In putting these challenges out there, we get thousands of people working on a problem, building thousands of algorithms and refining them.
In some cases, governments can leverage innovations from competitions sponsored by other partners to improve their own services. DrivenData worked with Yelp, the review app, on a competition to design a model using social media data (ratings, patterns and phrases) to predict potential health code violations. The city of Boston began using the top submitted algorithms and was able to improve its targeting. One result from this case study demonstrated that around 60% of the most severe class of violations were surfaced earlier with the algorithm than before.
The competition format brings a speed that government could never achieve internally. “What we’re delivering is tangible, it’s measurable immediately, and it can be turned around in three months,” says Celina Lee at Zindi. “In putting these challenges out there, we get thousands of people working on a problem, building thousands of algorithms and refining them. Every day we get hundreds of new submissions which means code is continually being refined and improved upon, and then by the end we have something very tangible to hand over.”
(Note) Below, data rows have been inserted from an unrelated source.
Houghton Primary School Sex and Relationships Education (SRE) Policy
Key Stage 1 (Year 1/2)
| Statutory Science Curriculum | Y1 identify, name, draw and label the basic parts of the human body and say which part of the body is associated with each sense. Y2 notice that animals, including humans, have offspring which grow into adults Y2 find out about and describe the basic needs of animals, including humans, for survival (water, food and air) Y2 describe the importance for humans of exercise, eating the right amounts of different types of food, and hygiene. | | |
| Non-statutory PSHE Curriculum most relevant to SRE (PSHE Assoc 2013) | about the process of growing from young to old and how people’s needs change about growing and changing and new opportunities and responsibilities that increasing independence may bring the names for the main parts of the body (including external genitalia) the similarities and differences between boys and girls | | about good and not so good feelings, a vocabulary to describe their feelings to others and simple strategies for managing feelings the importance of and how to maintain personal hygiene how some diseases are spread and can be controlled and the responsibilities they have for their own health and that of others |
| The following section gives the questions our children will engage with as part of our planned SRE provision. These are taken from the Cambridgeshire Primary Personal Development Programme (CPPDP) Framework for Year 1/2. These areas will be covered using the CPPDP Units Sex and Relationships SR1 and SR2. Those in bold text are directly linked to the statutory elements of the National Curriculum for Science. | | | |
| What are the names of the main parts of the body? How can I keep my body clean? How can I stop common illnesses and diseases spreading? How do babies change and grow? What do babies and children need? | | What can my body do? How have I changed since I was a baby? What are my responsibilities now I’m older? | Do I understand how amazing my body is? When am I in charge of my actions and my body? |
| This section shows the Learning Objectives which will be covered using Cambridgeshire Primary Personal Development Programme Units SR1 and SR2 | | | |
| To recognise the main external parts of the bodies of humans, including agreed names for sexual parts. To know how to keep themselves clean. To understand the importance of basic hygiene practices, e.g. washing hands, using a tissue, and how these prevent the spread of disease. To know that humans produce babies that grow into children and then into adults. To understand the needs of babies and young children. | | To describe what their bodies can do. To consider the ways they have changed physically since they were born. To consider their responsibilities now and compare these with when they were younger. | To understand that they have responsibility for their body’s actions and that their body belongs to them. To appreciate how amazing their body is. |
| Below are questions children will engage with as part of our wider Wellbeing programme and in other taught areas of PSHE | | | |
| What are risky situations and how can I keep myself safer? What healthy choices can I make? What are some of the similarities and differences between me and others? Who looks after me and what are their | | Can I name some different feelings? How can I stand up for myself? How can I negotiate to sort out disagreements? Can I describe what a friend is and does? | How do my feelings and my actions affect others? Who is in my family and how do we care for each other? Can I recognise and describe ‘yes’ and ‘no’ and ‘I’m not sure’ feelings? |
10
Governments might also find they can command the attention of data talent on a specific problem in a competition format, which they might struggle to sustain in a conventional employment role. “A lot of the top data scientists winning these competitions and submitting the top algorithms might not necessarily be the people who are employed by governments,” says Celina Lee. “Data scientists can get bored if they’re not constantly solving problems!”
Zindi’s competition roster includes a Yoruba-to-English translation model, deep fake detection, air quality monitoring, and tourism spending prediction, with past projects on using satellite data to identify informal settlements and identifying traffic accident hotspots.
Connecting the Dots
Lee and Chung’s interest in bringing data science into governance came from their respective experiences in seeing the gap between talent and the public sector.
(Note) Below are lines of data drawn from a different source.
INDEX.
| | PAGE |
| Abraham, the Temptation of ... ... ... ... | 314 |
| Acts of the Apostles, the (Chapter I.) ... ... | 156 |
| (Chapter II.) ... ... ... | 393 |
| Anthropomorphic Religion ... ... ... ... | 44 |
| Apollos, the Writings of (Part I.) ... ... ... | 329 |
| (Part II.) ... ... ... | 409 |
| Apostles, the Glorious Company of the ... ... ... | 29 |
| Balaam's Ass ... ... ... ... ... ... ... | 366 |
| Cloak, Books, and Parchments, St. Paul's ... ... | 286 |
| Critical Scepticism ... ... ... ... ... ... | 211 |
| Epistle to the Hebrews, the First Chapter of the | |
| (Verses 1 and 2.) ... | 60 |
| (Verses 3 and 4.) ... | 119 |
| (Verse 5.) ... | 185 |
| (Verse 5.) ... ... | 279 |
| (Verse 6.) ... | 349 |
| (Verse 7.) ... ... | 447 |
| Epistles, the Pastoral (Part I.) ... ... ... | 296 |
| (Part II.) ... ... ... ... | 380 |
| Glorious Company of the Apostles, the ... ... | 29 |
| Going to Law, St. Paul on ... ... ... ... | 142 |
Example leaderboard from DrivenData’s machine learning challenge platform
“Early in my career, I worked for non-profits in the international development and education space,” recalls Chung. “I had no technical skills, I didn’t take a single computer science class, but I realized there was almost no talent with technical skills in the field. There was a lot of measurement and evaluation requirements, and we were stuck using Excel. Working like that can be slow and painful!” Her partner was a computer programmer and showed her the basics of Python programming. “I thought, why aren’t we all using this?”
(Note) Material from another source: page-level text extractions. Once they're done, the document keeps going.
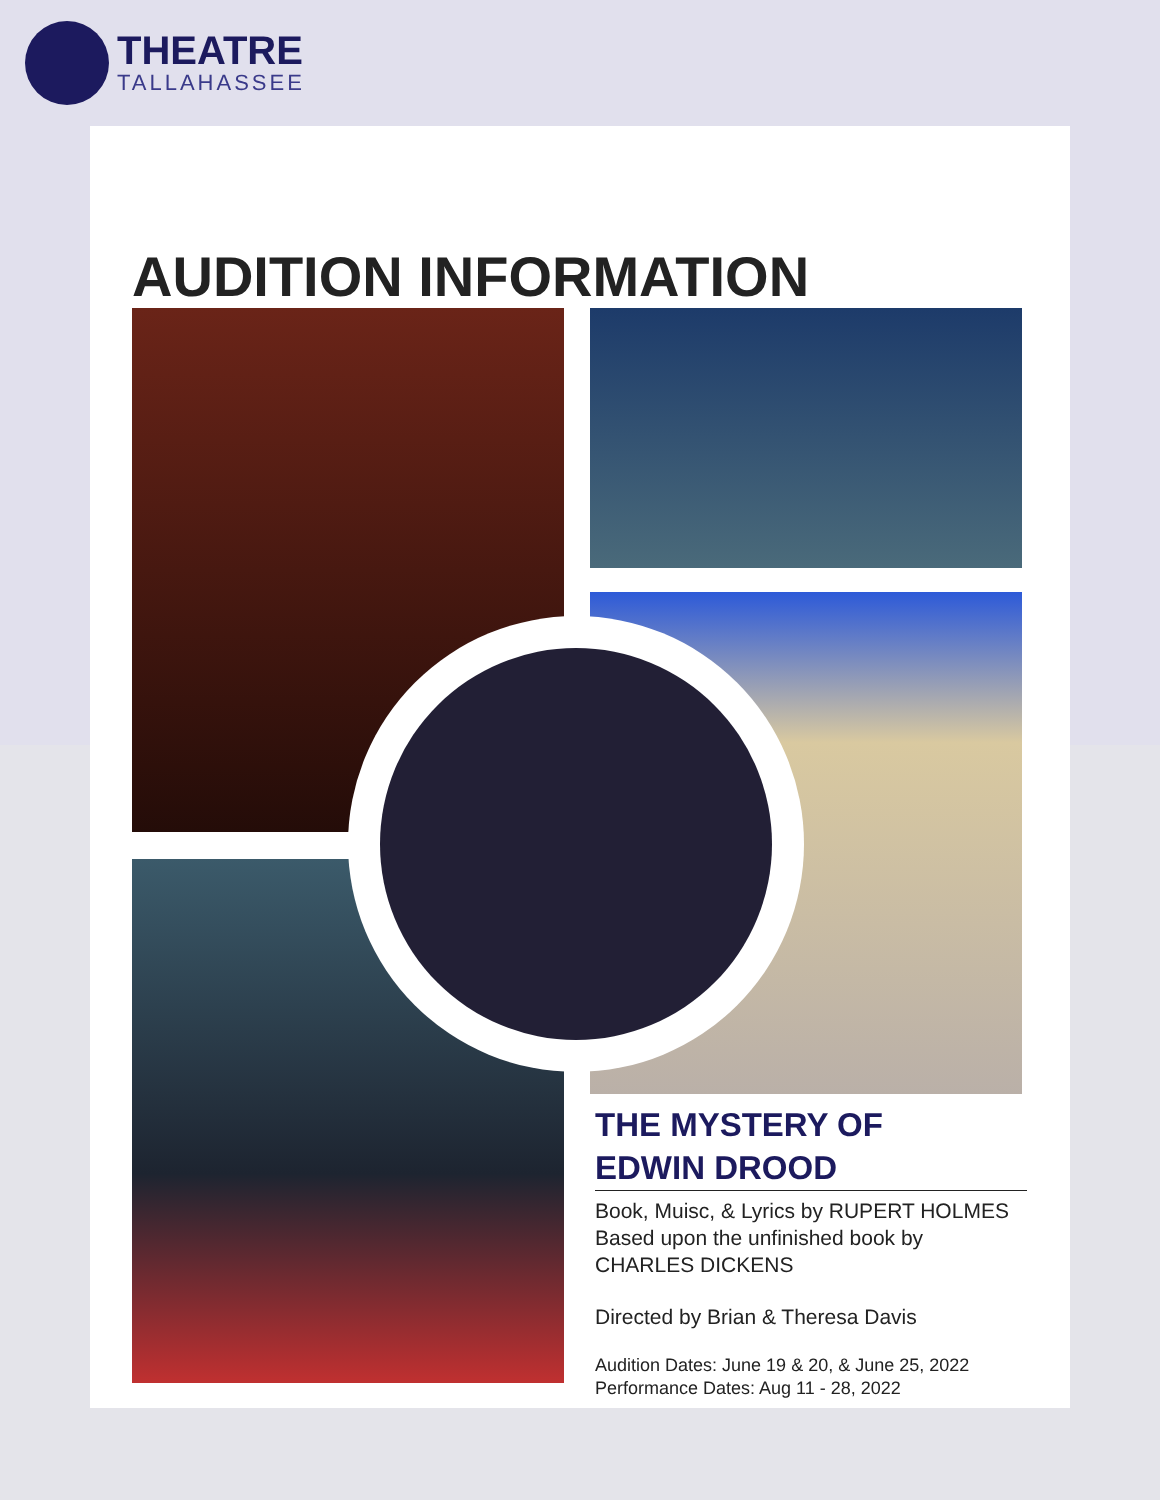THEATRE
TALLAHASSEE
AUDITION INFORMATION
THE MYSTERY OF
EDWIN DROOD
Book, Muisc, & Lyrics by RUPERT HOLMES
Based upon the unfinished book by
CHARLES DICKENS
Directed by Brian & Theresa Davis
Audition Dates: June 19 & 20, & June 25, 2022
Performance Dates: Aug 11 - 28, 2022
She later studied at the University of Chicago’s computational analysis and public policy program. “It was really about teaching data science to people who had an interest in public service. It was a phenomenal program. I learned everything I do now in that course.”
She thought there would be a lot of government demand for data science talent but “in reality, governments haven’t quite caught up and so while there is a lot of interest in these types of positions, there hasn’t been enough positions for people to land in government, doing the types of problems that they want to be working on.”
For Lee, who also worked in international development specializing in financial inclusion, celebrating and supporting the African data science community was an essential motivator in forming Zindi. She saw a growing community of “meetup groups, AI clubs in universities, and organic self-organizing communities of data scientists across the continent yet the global artificial intelligence market is largely dominated by Silicon Valley. It was incredibly important for me that we gave a platform and a space for African data scientists to tackle African problems and global problems too.”